Data section section start

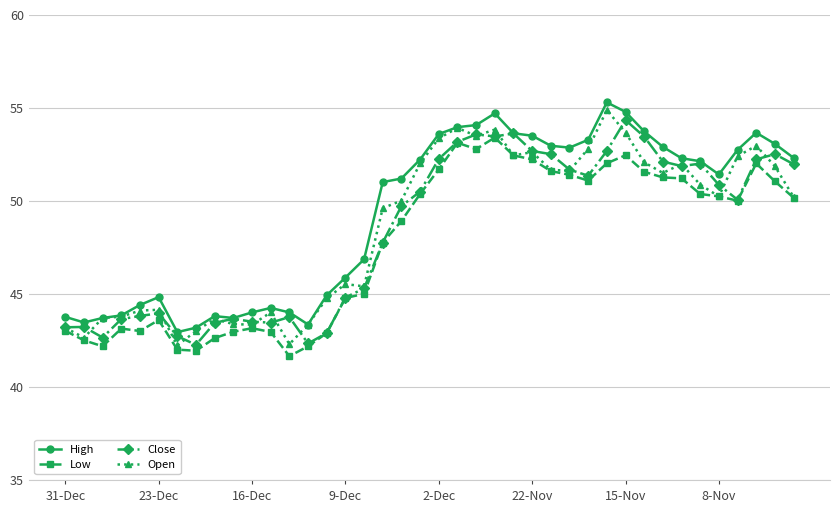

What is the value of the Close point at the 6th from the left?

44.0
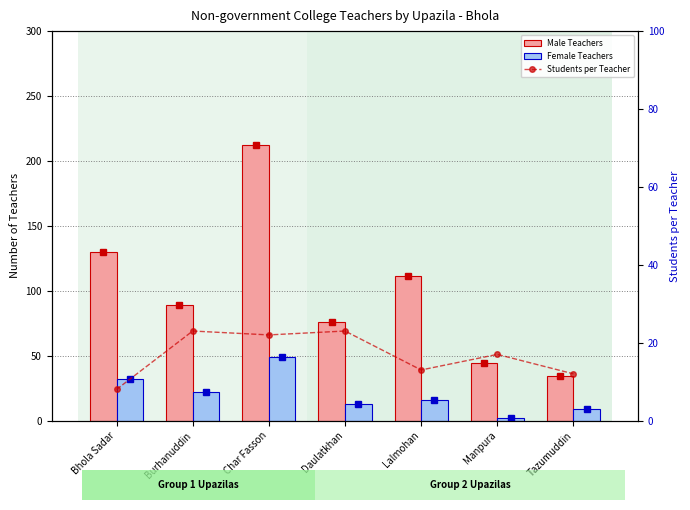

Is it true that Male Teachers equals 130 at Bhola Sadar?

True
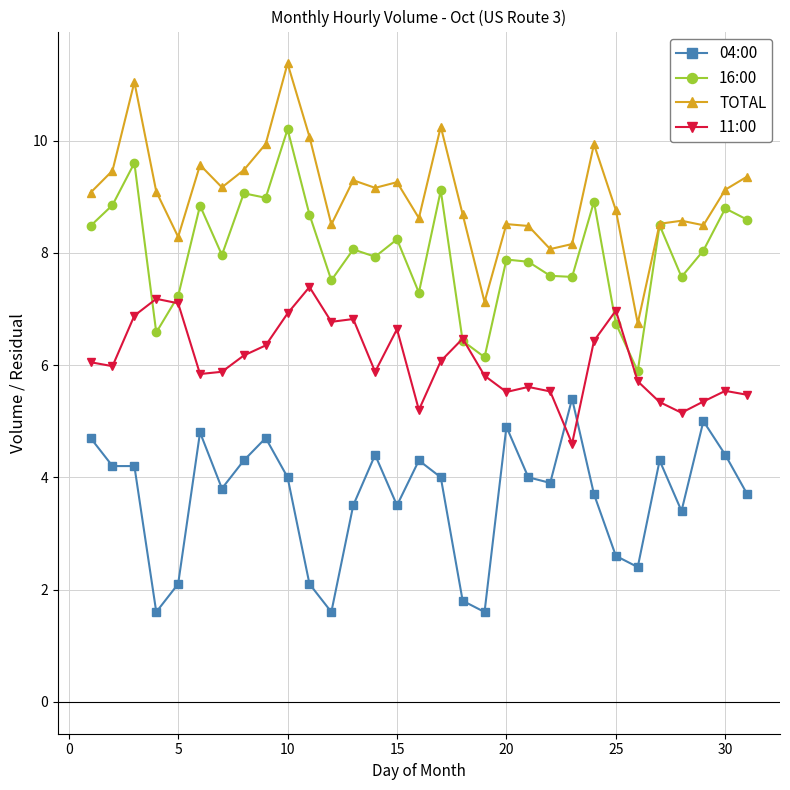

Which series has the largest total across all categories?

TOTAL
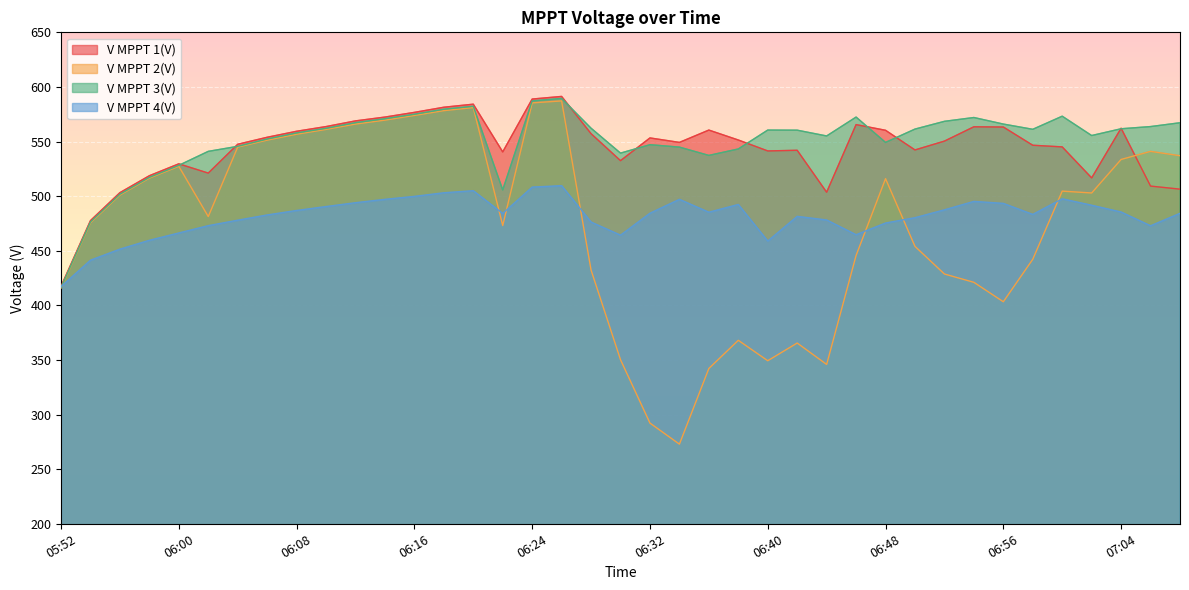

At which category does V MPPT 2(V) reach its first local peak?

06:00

Data section section end

## Work instruction:
Gather each line from the items above that contains the word "largest", copying every such line in full.

## Answer section:
Which series has the largest total across all categories?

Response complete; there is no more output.